Created attachment 217 [details] Define MAX_POSITIVE_LOCK_OFFSET to be a 32-bit value This patch should be a quick-fix. We should really detect whether MAX_POSITIVE_LOCK_OFFSET is set to an appropriate value at configure time, as well as have an assert in the fcntl() wrapper to abort when a negative value is passed as an offset. It looks like HPUX is the only platform that defines MAX_POSITIVE_LOCK_OFFSET though. I might have to track down whoever put it in and ask them why they did it.

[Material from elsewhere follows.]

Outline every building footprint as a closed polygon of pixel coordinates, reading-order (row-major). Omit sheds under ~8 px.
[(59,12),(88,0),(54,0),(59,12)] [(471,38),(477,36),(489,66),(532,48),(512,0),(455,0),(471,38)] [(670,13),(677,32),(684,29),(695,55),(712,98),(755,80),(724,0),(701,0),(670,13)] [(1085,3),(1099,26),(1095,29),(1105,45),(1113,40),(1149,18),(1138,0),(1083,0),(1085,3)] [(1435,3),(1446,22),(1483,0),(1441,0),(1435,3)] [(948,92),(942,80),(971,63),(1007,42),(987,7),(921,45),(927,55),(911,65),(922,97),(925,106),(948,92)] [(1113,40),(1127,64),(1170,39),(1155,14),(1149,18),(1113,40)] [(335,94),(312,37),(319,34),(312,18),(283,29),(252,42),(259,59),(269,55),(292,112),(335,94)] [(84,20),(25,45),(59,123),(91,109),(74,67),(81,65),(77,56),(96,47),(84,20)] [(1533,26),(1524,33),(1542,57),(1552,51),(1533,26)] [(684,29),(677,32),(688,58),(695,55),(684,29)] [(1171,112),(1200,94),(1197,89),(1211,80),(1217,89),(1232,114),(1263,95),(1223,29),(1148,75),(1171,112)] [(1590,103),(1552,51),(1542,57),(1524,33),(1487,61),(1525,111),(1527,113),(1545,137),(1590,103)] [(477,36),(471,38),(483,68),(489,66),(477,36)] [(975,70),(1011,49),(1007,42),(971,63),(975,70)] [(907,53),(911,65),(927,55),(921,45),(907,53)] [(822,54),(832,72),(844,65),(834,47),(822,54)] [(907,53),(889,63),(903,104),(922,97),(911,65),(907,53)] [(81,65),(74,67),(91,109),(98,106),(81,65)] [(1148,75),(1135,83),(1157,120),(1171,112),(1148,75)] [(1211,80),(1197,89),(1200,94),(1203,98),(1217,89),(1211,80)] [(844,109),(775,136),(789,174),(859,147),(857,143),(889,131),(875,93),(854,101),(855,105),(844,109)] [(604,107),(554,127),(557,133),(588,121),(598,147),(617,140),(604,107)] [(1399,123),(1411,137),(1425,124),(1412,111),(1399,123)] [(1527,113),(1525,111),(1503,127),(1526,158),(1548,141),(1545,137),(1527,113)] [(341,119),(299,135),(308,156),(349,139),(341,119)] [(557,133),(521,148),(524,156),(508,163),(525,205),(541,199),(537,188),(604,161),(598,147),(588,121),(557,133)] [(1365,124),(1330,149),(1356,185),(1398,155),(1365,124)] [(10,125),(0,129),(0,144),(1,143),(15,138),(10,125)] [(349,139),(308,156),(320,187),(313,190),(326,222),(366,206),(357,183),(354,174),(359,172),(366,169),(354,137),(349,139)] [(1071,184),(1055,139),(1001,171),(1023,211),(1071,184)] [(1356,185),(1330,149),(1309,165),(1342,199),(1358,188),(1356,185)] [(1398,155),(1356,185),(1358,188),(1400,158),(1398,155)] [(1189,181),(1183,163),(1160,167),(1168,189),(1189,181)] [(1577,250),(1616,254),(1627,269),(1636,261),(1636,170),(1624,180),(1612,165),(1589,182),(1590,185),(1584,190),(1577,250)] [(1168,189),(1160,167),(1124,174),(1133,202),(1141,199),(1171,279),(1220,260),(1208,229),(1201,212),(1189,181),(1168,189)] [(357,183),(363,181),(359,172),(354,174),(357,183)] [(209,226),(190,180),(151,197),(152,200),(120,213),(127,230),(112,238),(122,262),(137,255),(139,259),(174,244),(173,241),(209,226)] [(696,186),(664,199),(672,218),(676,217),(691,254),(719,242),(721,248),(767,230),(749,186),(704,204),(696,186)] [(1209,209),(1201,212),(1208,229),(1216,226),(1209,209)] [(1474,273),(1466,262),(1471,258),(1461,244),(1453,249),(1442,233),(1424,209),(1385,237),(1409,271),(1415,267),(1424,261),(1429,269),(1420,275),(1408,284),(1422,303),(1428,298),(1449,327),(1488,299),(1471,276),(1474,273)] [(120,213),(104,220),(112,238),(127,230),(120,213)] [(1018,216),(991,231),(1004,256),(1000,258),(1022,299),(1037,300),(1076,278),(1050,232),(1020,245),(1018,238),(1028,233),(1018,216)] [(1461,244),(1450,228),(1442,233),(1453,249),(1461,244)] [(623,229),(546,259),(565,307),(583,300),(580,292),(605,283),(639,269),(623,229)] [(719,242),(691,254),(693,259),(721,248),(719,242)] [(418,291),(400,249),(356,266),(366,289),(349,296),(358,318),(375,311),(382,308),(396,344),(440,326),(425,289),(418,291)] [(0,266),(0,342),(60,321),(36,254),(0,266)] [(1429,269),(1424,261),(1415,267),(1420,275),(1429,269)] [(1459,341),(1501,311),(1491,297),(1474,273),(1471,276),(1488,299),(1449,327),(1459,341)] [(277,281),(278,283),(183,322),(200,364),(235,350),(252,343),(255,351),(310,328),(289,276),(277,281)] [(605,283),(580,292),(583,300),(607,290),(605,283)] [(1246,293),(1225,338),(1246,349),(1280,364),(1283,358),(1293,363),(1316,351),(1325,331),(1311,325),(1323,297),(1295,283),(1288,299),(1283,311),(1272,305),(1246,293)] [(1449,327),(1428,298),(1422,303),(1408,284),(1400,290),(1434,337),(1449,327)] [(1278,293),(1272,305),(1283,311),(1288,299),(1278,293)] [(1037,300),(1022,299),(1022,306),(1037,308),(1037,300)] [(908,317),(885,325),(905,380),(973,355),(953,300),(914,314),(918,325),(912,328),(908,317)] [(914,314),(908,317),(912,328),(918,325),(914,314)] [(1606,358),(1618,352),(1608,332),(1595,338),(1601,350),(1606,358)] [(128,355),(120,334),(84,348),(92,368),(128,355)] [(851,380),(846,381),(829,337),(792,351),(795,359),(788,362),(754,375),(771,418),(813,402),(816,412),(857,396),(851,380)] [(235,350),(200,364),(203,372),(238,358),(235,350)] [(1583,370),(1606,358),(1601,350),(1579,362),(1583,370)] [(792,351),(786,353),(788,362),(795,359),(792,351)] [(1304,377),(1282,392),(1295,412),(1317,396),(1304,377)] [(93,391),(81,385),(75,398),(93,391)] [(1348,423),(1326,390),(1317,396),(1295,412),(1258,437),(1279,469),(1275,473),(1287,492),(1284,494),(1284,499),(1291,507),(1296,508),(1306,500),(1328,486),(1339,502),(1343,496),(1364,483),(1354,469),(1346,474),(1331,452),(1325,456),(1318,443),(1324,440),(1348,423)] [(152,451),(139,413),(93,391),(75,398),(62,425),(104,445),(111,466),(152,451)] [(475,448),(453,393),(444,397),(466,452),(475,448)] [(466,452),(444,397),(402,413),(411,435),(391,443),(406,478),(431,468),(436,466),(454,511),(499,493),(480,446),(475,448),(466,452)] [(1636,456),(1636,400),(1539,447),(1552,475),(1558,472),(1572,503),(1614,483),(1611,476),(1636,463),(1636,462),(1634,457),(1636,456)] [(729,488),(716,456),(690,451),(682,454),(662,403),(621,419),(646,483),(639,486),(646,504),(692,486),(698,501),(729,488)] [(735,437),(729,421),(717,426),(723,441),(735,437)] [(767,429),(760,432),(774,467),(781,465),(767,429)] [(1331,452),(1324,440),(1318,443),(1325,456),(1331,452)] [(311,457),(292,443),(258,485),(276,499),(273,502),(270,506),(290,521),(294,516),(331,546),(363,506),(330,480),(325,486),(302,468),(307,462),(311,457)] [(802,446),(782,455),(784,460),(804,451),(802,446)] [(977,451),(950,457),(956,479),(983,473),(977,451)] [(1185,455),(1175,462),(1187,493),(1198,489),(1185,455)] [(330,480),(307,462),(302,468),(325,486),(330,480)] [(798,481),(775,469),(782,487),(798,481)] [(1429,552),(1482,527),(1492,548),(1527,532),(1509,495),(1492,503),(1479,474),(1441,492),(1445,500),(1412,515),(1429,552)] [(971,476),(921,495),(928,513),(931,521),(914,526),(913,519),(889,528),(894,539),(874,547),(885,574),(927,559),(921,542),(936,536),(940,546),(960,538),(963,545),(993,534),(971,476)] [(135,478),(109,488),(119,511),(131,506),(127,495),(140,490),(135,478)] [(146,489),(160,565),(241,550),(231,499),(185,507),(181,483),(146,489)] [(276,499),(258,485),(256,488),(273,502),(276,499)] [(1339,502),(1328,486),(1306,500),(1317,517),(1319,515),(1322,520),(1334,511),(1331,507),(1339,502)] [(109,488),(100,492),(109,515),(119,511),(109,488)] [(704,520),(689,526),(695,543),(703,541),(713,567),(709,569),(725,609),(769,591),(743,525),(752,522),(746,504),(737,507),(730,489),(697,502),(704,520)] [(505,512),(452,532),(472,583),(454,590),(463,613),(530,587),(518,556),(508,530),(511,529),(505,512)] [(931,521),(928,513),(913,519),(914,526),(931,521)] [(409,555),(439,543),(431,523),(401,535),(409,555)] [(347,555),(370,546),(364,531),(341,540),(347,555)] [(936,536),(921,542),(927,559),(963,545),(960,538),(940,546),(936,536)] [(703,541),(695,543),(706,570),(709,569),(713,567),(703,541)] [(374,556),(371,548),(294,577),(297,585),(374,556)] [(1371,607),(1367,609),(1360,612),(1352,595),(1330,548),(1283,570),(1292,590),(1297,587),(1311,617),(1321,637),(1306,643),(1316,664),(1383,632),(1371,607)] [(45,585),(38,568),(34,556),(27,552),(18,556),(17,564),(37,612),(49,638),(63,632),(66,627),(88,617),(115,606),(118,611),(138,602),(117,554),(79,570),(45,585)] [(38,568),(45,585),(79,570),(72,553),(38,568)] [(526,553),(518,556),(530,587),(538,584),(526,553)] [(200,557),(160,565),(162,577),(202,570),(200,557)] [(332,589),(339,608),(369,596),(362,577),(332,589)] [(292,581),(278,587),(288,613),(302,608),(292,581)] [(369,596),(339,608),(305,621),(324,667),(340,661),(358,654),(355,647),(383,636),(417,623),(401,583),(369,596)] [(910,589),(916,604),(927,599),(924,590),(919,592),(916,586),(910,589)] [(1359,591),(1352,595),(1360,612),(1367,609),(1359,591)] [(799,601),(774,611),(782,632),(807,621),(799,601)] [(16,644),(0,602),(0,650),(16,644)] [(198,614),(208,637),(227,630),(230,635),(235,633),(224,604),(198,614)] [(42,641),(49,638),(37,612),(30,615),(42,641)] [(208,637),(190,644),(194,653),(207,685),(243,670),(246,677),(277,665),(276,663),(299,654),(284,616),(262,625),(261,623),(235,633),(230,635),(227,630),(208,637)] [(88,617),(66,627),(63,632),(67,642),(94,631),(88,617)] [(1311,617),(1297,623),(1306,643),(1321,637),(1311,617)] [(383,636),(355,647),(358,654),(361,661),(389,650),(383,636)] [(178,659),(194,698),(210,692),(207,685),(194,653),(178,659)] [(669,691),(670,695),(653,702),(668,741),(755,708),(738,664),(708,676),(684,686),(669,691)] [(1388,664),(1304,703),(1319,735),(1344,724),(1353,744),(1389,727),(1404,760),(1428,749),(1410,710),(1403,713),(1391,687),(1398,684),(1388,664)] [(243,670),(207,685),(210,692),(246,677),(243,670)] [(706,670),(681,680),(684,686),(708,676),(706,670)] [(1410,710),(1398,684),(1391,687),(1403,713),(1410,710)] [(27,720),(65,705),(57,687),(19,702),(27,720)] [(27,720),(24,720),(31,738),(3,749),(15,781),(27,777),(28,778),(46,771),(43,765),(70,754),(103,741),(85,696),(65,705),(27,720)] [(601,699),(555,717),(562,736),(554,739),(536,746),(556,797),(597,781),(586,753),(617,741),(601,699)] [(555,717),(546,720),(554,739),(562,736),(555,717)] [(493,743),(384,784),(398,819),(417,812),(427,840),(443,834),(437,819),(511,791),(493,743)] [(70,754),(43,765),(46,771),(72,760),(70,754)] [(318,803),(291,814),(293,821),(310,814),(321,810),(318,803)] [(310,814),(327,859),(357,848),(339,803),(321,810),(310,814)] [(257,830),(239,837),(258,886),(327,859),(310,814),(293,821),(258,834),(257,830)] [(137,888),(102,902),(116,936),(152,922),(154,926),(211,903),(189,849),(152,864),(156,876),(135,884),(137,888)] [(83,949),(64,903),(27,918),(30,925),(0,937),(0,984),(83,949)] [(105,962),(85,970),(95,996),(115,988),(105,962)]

Created attachment 218 [details] Samba logs after the max_offset patch Here are the current level 10 logs produced after the max_offset patch. Things seem better, although the 'tdb_brlock failed' messages are still occurring. I have seen none of the posix_fcntl_lock messages. I will quiz the users later to see if they are still having trouble seeing shares. Tony
Excellent. The tdb_brlock() must be a separate problem then.
The fcntl debugs look a lot more reasonable now, the lack of negative numbers is definitely a bonus. (-: I've checked the patch for tdb.c in to CVS as I think it's an appropriate change to have in the code anyway. Reassigning to me.
Created attachment 225 [details] Samba logs with tdb_brlock failed messages Here are some logs captured this morning, after I saw several 'tdb_brlock failed' messages. I switched the loglevel to 10, and captured these - particularly see log.smbd at 2003/10/27 11:47:14. I have not had any complaints from the users about unavailable shares. Tony
According to the manpage, EACCES is returned when the "operation is prohibited by locks held by other processes". Tony, have you seen any more troubles in the office?
I have not heard any complaints since the MAX_POSITIVE_LOCK_OFFSET patch. Whatever is going on with the tdb_brlock failed messages, it seems to have no impact on our users.
Marking as fixed.
sorry for the same, cleaning up the database to prevent unecessary reopens of bugs.
database cleanup